- Genre: Reality television
- Presented by: Jamie Campbell
- Country of origin: United Kingdom
- Original language: English
- No. of series: 1
- No. of episodes: 4 (aired)

Production
- Executive producers: Spencer Austin; Harry Harrold; Paul Ross;
- Running time: 30 minutes
- Production companies: Hideous Productions Twofour

Original release
- Network: ITV
- Release: 11 June 2007 – 2007

Related
- Alison Hammond's Big Weekend

= 24 Hours with... =

24 Hours with... is a reality TV show created by UK production company Hideous Productions for ITV that was broadcast in 2007.

==Format==
24 Hours with... is a chat show format, as a celebrity and an interviewer spend an intense 24 hours locked in a room together. Each 30-minute show tells the story of their 24 hours in the hot seat, with a digital clock at the bottom of the screen marking the passing of the day.

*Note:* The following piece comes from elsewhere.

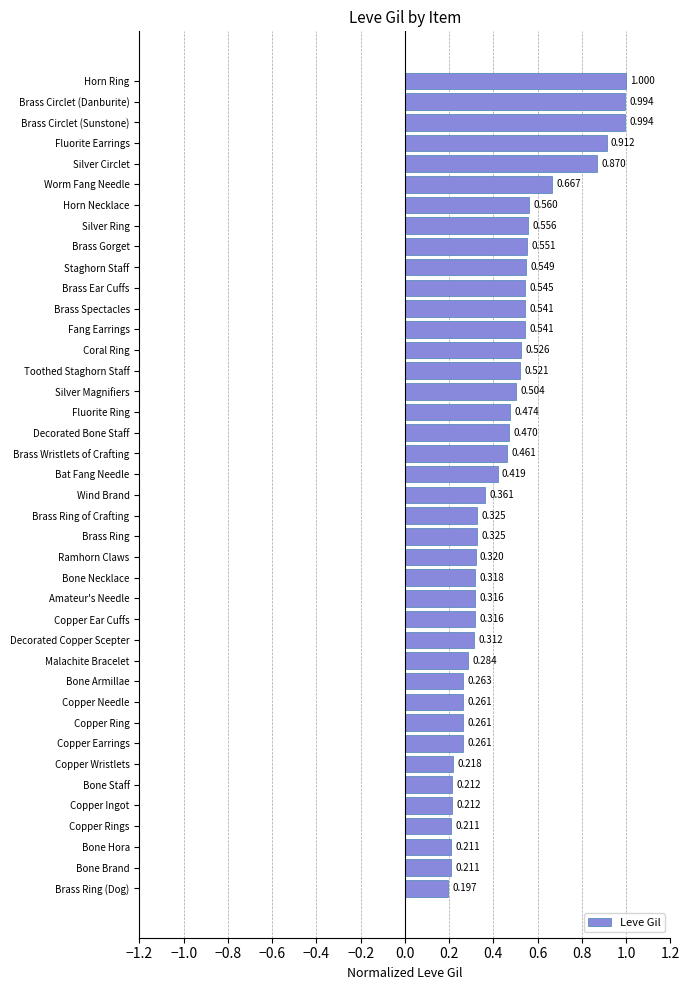

Which label corresponds to the smallest value in the chart?

Brass Ring (Dog)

The shows executive producers are Spencer Austin and Harry Harrold, along with Paul Ross for co-production partners Twofour.

Bobby Brown, Laurence Llewelyn-Bowen, Lee Ryan, David Gest, Stan Collymore, and Steve-O leave their mobile phones and PR advisers at the door for the first series in the UK. The host, Jamie Campbell, can ask them whatever he likes.

==Broadcast==
In a bid to make room for poorly rating Tuesday night show Tycoon in its new Monday 10pm slot (from Monday 9 July), 24 Hours with... was removed from its slot before all of its episodes had aired.

In April 2024, rival broadcaster BBC announced that they had commissioned a six-episode half-hour series with a similar premise, Alison Hammond's Big Weekend, in which the host spent 48 hours with a celebrity, and that they intended to broadcast it in 2025.